▶ _EXERCISE OBJECTIVE_: Please give the data again in full, precisely as it is written.

▶ _DATA SHOWN_:

=== Begin Enclosure ===

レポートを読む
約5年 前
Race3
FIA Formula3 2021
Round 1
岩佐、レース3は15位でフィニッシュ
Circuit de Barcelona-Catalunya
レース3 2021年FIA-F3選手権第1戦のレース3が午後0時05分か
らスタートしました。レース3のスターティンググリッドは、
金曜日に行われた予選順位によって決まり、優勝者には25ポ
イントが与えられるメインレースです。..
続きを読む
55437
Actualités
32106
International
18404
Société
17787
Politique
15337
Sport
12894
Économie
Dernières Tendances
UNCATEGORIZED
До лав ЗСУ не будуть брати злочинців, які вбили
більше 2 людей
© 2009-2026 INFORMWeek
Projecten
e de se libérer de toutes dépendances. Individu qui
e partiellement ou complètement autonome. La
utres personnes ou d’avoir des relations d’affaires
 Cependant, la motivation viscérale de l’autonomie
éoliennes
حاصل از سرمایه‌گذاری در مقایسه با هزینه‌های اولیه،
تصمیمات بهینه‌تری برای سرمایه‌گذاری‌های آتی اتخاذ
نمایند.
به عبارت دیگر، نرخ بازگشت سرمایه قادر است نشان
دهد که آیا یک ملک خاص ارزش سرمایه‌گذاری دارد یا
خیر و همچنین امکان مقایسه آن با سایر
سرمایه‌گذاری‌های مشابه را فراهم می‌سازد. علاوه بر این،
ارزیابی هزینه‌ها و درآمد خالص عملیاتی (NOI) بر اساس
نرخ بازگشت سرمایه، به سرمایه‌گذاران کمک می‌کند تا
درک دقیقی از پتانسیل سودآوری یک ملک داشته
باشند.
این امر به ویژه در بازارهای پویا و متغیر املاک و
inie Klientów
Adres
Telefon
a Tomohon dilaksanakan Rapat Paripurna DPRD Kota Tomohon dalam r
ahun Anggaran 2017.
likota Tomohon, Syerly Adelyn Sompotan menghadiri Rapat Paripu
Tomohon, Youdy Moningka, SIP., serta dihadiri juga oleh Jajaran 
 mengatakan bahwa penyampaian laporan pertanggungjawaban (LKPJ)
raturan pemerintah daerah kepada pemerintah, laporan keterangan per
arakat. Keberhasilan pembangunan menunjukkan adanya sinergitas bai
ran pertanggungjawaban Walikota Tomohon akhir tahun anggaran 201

=== End Enclosure ===

▶ _EXERCISE SOLUTION_:
レポートを読む
約5年 前
Race3
FIA Formula3 2021
Round 1
岩佐、レース3は15位でフィニッシュ
Circuit de Barcelona-Catalunya
レース3 2021年FIA-F3選手権第1戦のレース3が午後0時05分か
らスタートしました。レース3のスターティンググリッドは、
金曜日に行われた予選順位によって決まり、優勝者には25ポ
イントが与えられるメインレースです。..
続きを読む
55437
Actualités
32106
International
18404
Société
17787
Politique
15337
Sport
12894
Économie
Dernières Tendances
UNCATEGORIZED
До лав ЗСУ не будуть брати злочинців, які вбили
більше 2 людей
© 2009-2026 INFORMWeek
Projecten
e de se libérer de toutes dépendances. Individu qui
e partiellement ou complètement autonome. La
utres personnes ou d’avoir des relations d’affaires
 Cependant, la motivation viscérale de l’autonomie
éoliennes
حاصل از سرمایه‌گذاری در مقایسه با هزینه‌های اولیه،
تصمیمات بهینه‌تری برای سرمایه‌گذاری‌های آتی اتخاذ
نمایند.
به عبارت دیگر، نرخ بازگشت سرمایه قادر است نشان
دهد که آیا یک ملک خاص ارزش سرمایه‌گذاری دارد یا
خیر و همچنین امکان مقایسه آن با سایر
سرمایه‌گذاری‌های مشابه را فراهم می‌سازد. علاوه بر این،
ارزیابی هزینه‌ها و درآمد خالص عملیاتی (NOI) بر اساس
نرخ بازگشت سرمایه، به سرمایه‌گذاران کمک می‌کند تا
درک دقیقی از پتانسیل سودآوری یک ملک داشته
باشند.
این امر به ویژه در بازارهای پویا و متغیر املاک و
inie Klientów
Adres
Telefon
a Tomohon dilaksanakan Rapat Paripurna DPRD Kota Tomohon dalam r
ahun Anggaran 2017.
likota Tomohon, Syerly Adelyn Sompotan menghadiri Rapat Paripu
Tomohon, Youdy Moningka, SIP., serta dihadiri juga oleh Jajaran 
 mengatakan bahwa penyampaian laporan pertanggungjawaban (LKPJ)
raturan pemerintah daerah kepada pemerintah, laporan keterangan per
arakat. Keberhasilan pembangunan menunjukkan adanya sinergitas bai
ran pertanggungjawaban Walikota Tomohon akhir tahun anggaran 201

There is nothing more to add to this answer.